Как настоящая! – говорят милые люди, родившиеся между ХVII и ХХVII съездами КПСС. Как у Станиславского! – говорят знатоки театральных учебников.
МХАТ в Камергерском брали с боем. Давка, милиция, студенты по крышам из Школы-студии...
Во-первых – знаменитость. Во-вторых – престижно. В-третьих – что такое тысяча мест на десятимиллионный город? А в городе сотня театров, тысячи актеров, тысячи театральных студентов, критиков, десятки тысяч театралов. Все хотят увидеть «как надо». И – только два вечера.
А началось – и заскучали. Потому что по-немецки? Нет. Потому что
Вечная ошибка западных постановщиков Чехова – ставить спектакль про русских. Таких, какими они себе их представляют.
Мы себя в этих немецких русских не узнаем. Широкий жест, чуть что – вприсядку; из-за кулис доносится (по-русски!) – «во поле береза стояла» (спасибо не «Катюша»). И вот Симеонов-Пищик смачно прихватывает Варю за мягкое место. Бородатый пузатый ухарь-купец.
Погодите! Симеонов-Пищик – дворянин. Варя – дочь (хоть и приемная) аристократки Раневской. И не кабак, и не бордель, а дворянская усадьба. И не Островский, а Чехов. Не быт и нравы, не сапоги с блинами, не Дикой с Кабанихою. И не по-отечески шлепнул, а именно прихватил.
...Честно страдают, старательно плачут. Настоящая мелодрама. Но у Чехова – комедия! Высокий жанр.
Гаев – благороден. Недалек, болтлив, лакомка, неженка – но благороден. С хамами – высокомерен, брезглив (но с хамами, а не с рабами).

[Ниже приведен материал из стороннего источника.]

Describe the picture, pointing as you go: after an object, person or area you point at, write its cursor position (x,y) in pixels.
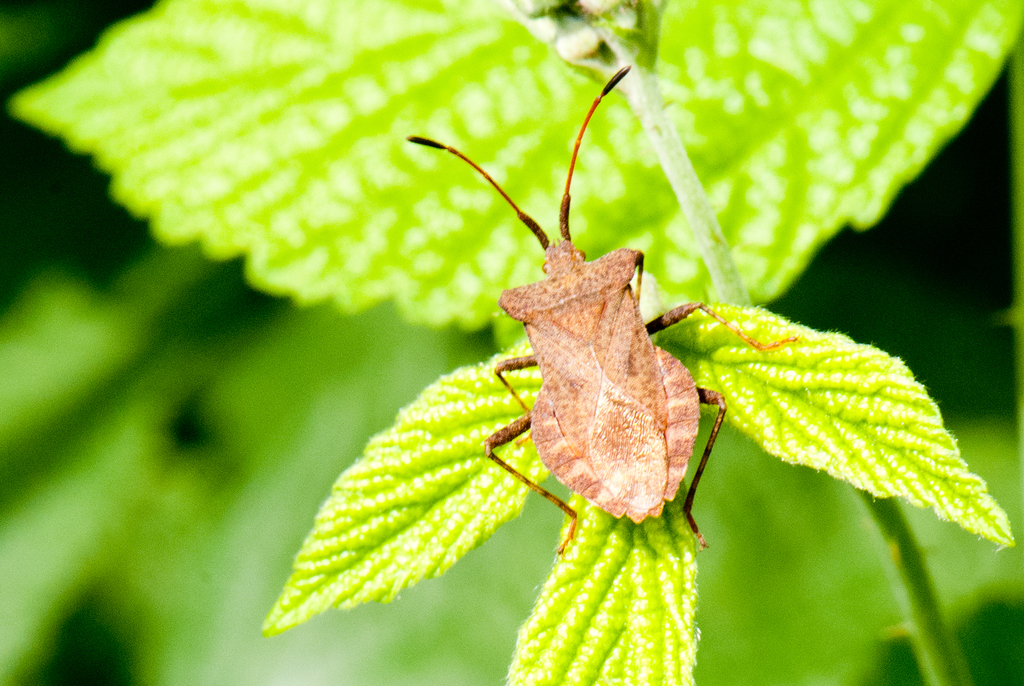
In this Image I can see a brown color insect (620,441) on the green color leaves (611,630). Background (204,377) is in green color.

А этот немецкий... На сцене темновато, и его все время путаешь с Яшей-лакеем. Настоящий Гаев немецкому Гаеву сказал бы свое вечное: «Отойди, любезный, от тебя курицей пахнет». Но, конечно, не в лоб, а так, в сторону, как бы ни к кому не обращаясь.
(Что ж, и немцы, и американцы тоже не узнают себя в наших фильмах из ихней жизни.)
На сцене плачут и смеются. В зале – покой. Один раз Штайн сорвал аплодисменты. Когда распахнулись окна – а там восход и цветущая сакура. Но ежели аплодисменты заслужила декорация – значит, живые актеры проиграли мертвой бутафории.